Have you ever noticed that something can become “standard” out of nowhere? A feature or a piece of technology in our phones, seemingly out of the blue, is now the benchmark for phones going forward. While I know some people out there who completely love front-facing cameras, the majority of folks I talk to, and hear from, absolutely can’t stand them. These folks see no point to them, and while I would probably say that this is the way that the majority of folks out there feel, we still see FFCs all over the place. They’re a standard now, and there doesn’t seem to be getting away from it. Maybe dual-core processors didn’t come completely out of the blue, but there is that standard now, and this new specification is exactly what people expect in phones moving forward. But, is it getting out of hand?
Yesterday Sydney did her live show at the PhoneDog Ustream channel, and I got a chance to catch the beginning of it. She touched on a subject that I’ve been thinking about for a while now, and that’s dual-core processors. She did a great job of pointing out that Android has made this a standard and not any other platform. If it weren’t for Android, dual-core processors probably wouldn’t be the star of the show as they are now. She added to that perfectly poignant point by saying that Android needs a dual-core processor in this stage of the game to actually run well. And, as we’ve already discussed, lag is something we all can’t stand.
In truth, Sydney is absolutely correct. Android does need a dual-core processor to run well. In fact, even with processors that are clocked at one GHz or higher that aren’t dual-core, we can see significant performance drawbacks. There are exceptions to every rule, of course, but the reason dual-core processors are the standard for Android phones (high-end Android phones, anyway) now isn’t a fluke. It’s absolutely necessary. And that’s perfectly fine. No one is going to say that a dual-core processor is a bad thing (unless you’re running Android 2.2), but it seems to me that the “standard” is causing people to get out of hand.

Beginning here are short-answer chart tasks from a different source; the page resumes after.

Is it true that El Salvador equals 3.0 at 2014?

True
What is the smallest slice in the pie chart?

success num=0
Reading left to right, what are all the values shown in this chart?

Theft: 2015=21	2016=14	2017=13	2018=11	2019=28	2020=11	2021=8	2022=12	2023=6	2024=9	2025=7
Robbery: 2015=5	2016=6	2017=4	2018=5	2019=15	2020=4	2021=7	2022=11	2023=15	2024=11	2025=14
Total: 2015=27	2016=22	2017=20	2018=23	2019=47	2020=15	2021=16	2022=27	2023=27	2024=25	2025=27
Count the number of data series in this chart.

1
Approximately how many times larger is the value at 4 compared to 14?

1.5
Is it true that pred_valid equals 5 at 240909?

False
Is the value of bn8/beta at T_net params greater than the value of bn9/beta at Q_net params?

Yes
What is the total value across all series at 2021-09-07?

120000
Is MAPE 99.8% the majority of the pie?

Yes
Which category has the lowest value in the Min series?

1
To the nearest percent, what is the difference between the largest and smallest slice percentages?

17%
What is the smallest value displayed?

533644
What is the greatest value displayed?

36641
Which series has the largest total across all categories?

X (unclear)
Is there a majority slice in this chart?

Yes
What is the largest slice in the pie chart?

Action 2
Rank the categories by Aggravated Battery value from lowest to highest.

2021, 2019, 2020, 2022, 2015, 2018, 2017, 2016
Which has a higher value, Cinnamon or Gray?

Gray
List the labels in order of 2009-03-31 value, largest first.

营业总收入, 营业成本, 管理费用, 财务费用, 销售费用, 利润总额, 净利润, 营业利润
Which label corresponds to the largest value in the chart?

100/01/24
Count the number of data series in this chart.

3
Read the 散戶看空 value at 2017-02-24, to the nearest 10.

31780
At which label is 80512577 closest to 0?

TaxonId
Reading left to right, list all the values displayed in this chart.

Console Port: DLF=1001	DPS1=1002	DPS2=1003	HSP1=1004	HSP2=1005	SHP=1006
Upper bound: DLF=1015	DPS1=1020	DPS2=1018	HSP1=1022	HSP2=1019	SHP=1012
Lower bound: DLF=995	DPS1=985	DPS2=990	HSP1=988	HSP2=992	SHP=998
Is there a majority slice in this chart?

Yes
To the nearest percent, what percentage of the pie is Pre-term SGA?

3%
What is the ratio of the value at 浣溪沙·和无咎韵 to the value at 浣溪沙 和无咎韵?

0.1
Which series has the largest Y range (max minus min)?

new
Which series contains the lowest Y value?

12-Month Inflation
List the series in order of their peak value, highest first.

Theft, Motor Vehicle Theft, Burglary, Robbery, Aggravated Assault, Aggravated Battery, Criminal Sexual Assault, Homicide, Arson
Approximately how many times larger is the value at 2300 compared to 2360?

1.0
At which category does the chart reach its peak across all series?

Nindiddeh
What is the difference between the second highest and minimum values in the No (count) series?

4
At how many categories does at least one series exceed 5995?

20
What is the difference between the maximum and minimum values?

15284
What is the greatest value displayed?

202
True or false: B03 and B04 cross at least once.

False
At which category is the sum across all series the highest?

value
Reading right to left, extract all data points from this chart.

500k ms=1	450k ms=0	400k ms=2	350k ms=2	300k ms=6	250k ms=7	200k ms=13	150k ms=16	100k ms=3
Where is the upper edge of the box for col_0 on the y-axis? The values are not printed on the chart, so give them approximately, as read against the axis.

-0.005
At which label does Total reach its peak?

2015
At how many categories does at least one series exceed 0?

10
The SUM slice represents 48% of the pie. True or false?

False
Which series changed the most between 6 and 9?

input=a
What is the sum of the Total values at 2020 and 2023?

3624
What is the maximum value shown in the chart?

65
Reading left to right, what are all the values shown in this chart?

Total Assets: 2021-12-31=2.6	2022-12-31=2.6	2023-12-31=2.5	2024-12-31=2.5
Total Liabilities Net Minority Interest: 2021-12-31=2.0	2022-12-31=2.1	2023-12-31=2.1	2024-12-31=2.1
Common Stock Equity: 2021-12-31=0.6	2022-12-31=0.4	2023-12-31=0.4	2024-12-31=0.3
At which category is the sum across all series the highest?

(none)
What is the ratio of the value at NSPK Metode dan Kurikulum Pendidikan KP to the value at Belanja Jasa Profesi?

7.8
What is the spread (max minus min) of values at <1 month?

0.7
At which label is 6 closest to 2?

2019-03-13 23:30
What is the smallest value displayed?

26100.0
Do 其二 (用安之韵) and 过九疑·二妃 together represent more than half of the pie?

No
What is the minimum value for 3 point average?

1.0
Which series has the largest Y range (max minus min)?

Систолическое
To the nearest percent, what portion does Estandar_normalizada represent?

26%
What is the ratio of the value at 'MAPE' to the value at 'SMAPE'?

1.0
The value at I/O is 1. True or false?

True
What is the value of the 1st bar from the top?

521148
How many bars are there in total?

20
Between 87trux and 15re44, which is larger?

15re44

We can see mobile OS loyalists out there decrying Windows Phone because the platform doesn’t have any comparable hardware, not when it comes to Android. We’ve got devices like the HTC Titan, with its 4.7-inch Super LCD touchscreen. Under the hood there’s a 1.5GHz processor. Nope, no dual-core. And no, there’s no 1GB of RAM, but only 512MB. Can someone tell me how that doesn’t compare to an Android device? Sure, it doesn’t have the same 1GB of RAM as, say, the Samsung Galaxy Nexus, but the Titan has a bigger display compared to 4.65-inches. (To me the difference in screen sizes is negligible, but there are people out there who would point it out, so I felt it necessary.) And the Galaxy Nexus’ 1.2GHz dual-core processor is fantastic and all, but the Titan’s 1.5GHz processor isn’t something to ignore.
“But it isn’t dual-core, Evan!” So what? If you’ve ever used Windows Phone, then you know beyond a shadow of a doubt that Windows Phone doesn’t need a dual-core processor. In fact, it would probably be overkill. The way that Windows Phone is designed isn’t the same way that Android is designed, and that should be obvious. Android needs dual-core and quad-core processors, but Windows Phone doesn’t. Do other platforms, like BlackBerry OS (or even BBX)? Yeah, probably – so hopefully we’ll see that at some point in the future. But Windows Phone? Nope.
And that’s why I think this is getting out of hand. The loyalists out there, the ones that decry Windows Phone because it doesn’t have dual-core high-end devices right now, or will have them very soon, are wasting their breath. A 1.5GHz processor is plenty fine for Windows Phone, and it certainly makes it a high-end device. Now, just bump up that RAM and there’s no reason that anyone who picks up that phone shouldn’t be perfectly content.